Antonio zögert keine Sekunde und hämmert mir seine Faust erneut mit voller Wucht in die Magengrube.
„Lass jetzt gut sein, Antonio! Begraben wir endlich die Vergangenheit und kommen zum Geschäftlichen: Was weißt du über Thomas Ives. Wieso suchst du nach ihm?"
Ich ringe noch eine ganze Weile nach Luft. Dann antworte ich ihm: „Seine Schwester war bei mir und hat mich gebeten nach ihm zu suchen."
„Mehr nicht? War das etwa wirklich alles?"
Antonio ballt bedrohlich seine Hand zur Faust und die stark ausgeprägten Muskelpartien an seinem Oberarm spannen sich an, bereit erneut zuzuschlagen.
„Ja...", sage ich. Meine merkwürdigen Visionen von Ives behalte ich für mich. Er würde es mir ohnehin nicht glauben.
„Und du weißt wirklich nichts über die Ware?"
„Welche Ware?"
„Thomas Ives hat für mich gearbeitet. Er hat heiße Ware an den Docks angenommen und zu mir transportiert. Und das alles, ohne das irgendwer Fragen stellt. Weißt du das?"
„Nein. Ich wusste nichts darüber."
„Der gute Thomas war immer sehr zuverlässig. Es enttäuscht mich zutiefst, dass er nun samt meiner Lieferung wie vom Erdboden verschluckt ist. Du weißt nicht zufällig mehr darüber oder?"
„Seine Schwester hat mir gesagt, dass er vor einer Woche nicht von der Arbeit nach Hause gekommen ist und sich seitdem nicht mehr bei ihr gemeldet hat."
„Glaubst du, dass er sie kontaktieren würde, wenn er urplötzlich zu einer Menge Geld gekommen und aus der Stadt geflohen wäre?"
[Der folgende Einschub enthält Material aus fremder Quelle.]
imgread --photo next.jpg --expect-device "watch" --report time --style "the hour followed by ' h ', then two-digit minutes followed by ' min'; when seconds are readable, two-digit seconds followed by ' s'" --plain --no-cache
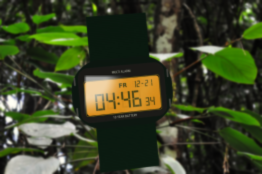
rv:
4 h 46 min
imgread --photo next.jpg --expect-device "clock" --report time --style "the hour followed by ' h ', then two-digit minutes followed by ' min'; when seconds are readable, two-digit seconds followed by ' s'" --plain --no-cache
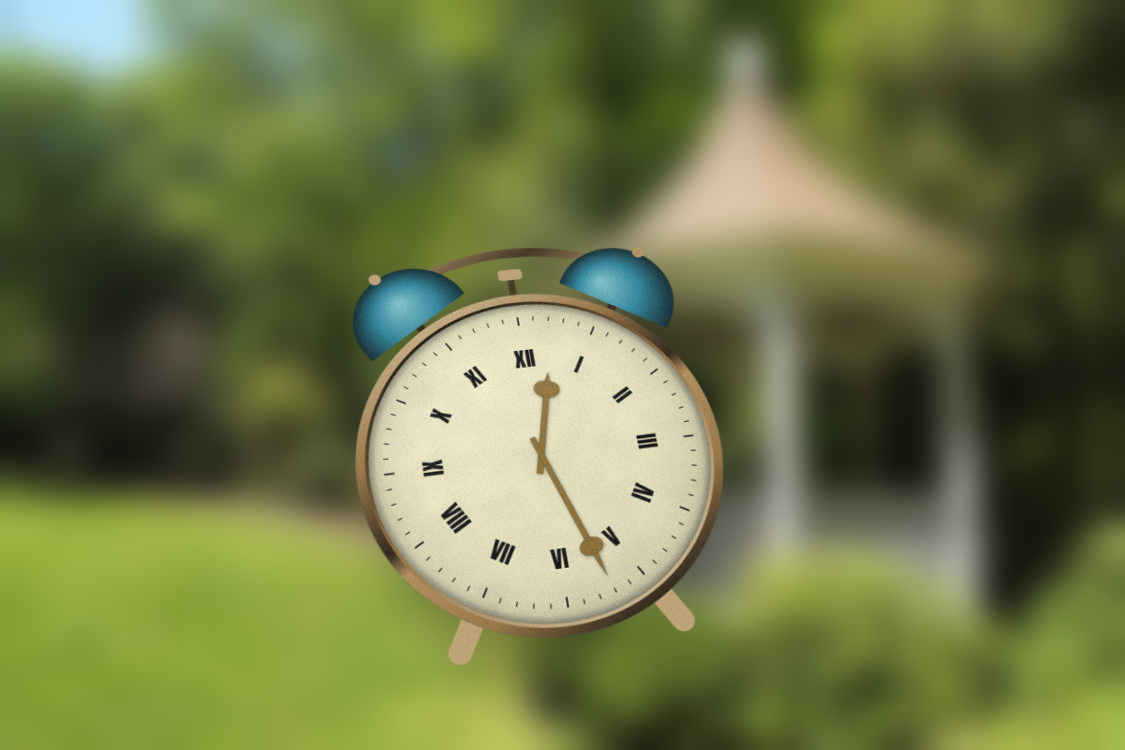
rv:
12 h 27 min
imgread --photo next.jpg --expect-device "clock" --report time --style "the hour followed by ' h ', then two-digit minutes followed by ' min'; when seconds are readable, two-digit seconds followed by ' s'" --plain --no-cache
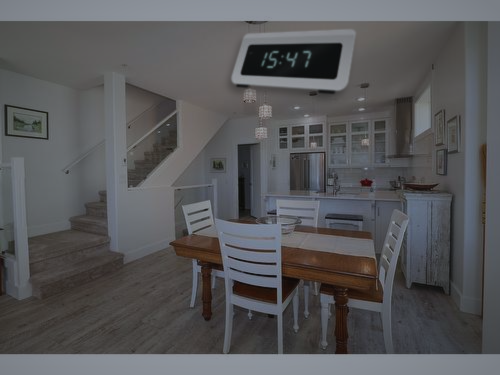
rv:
15 h 47 min
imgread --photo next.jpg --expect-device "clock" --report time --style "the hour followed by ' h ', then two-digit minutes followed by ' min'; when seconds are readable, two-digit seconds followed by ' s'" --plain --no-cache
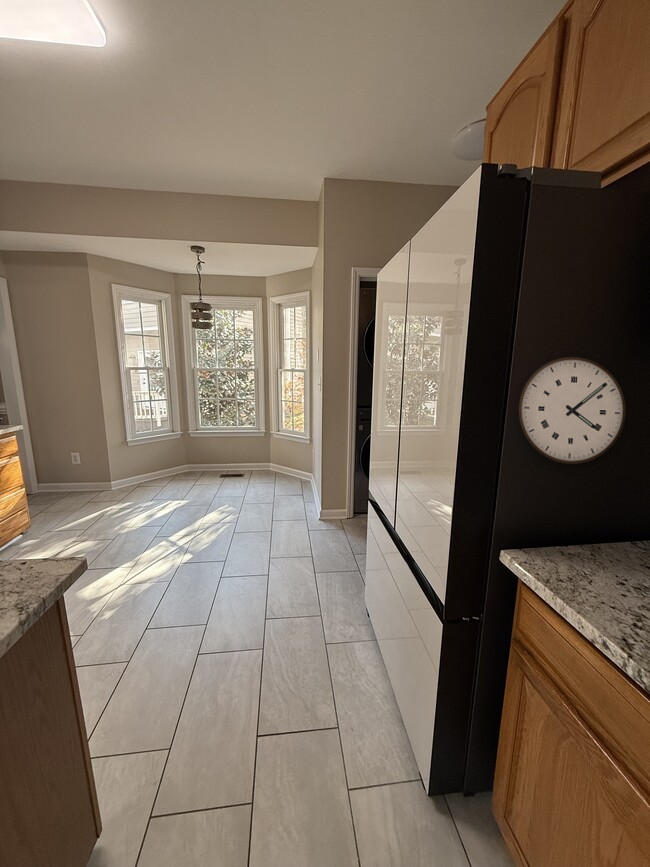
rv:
4 h 08 min
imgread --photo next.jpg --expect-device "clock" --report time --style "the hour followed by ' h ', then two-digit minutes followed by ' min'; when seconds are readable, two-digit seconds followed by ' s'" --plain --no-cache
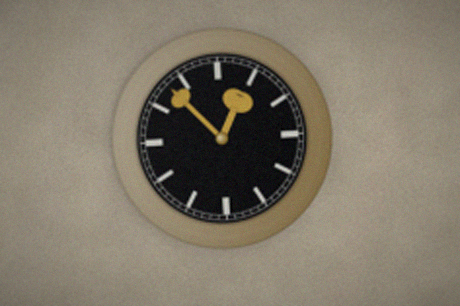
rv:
12 h 53 min
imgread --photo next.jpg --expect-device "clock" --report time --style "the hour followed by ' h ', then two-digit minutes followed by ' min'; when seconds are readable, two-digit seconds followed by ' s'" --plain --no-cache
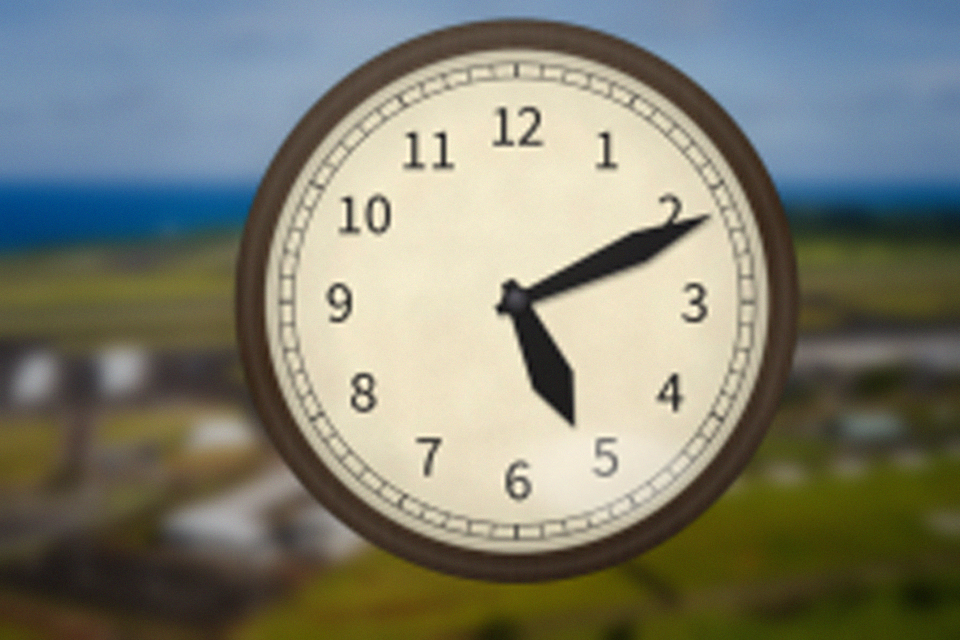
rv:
5 h 11 min
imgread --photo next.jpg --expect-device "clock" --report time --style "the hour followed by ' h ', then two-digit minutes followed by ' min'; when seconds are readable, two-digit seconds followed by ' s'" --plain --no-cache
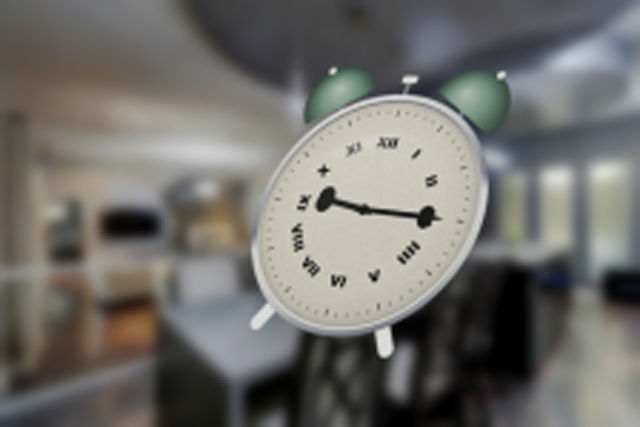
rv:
9 h 15 min
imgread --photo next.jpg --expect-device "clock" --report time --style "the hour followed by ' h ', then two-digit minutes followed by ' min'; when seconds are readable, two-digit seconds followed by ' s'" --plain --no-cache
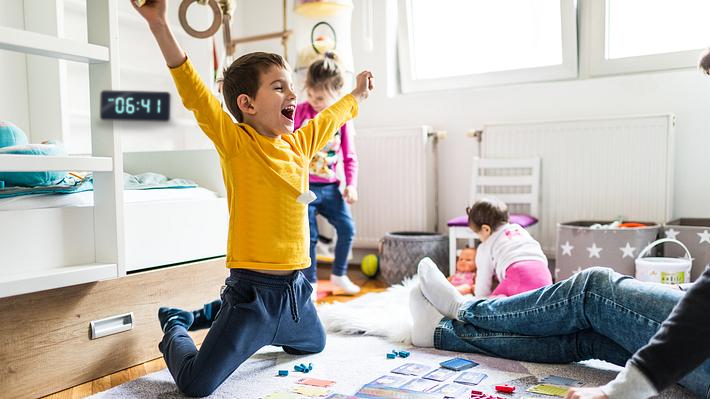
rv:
6 h 41 min
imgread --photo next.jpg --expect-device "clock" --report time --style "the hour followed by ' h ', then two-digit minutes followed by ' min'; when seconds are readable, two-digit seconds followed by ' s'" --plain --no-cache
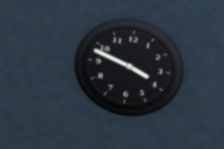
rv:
3 h 48 min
„Sie sagte, sie stehen sich sehr nahe. Sie sind Zwillinge", sage ich und habe es noch nicht einmal ausgesprochen, da bereue ich es auch schon. Mir wird direkt klar, dass die Schwester das einzige Druckmittel ist, das Don Giovanni gegenüber Ives hat. Ich habe sie soeben der Mafia ans Messer geliefert und ihr Leben in Gefahr gebracht! Diese Mistkerle haben doch tatsächlich ein paar Infos aus mir herausbekommen, die ich ihnen unter keinen Umständen sagen wollte. Ich verfluche mich selbst und ganz besonders meinen erlahmten Verstand, der vom Whiskey verseucht längst nicht mehr so scharf wie früher einmal ist.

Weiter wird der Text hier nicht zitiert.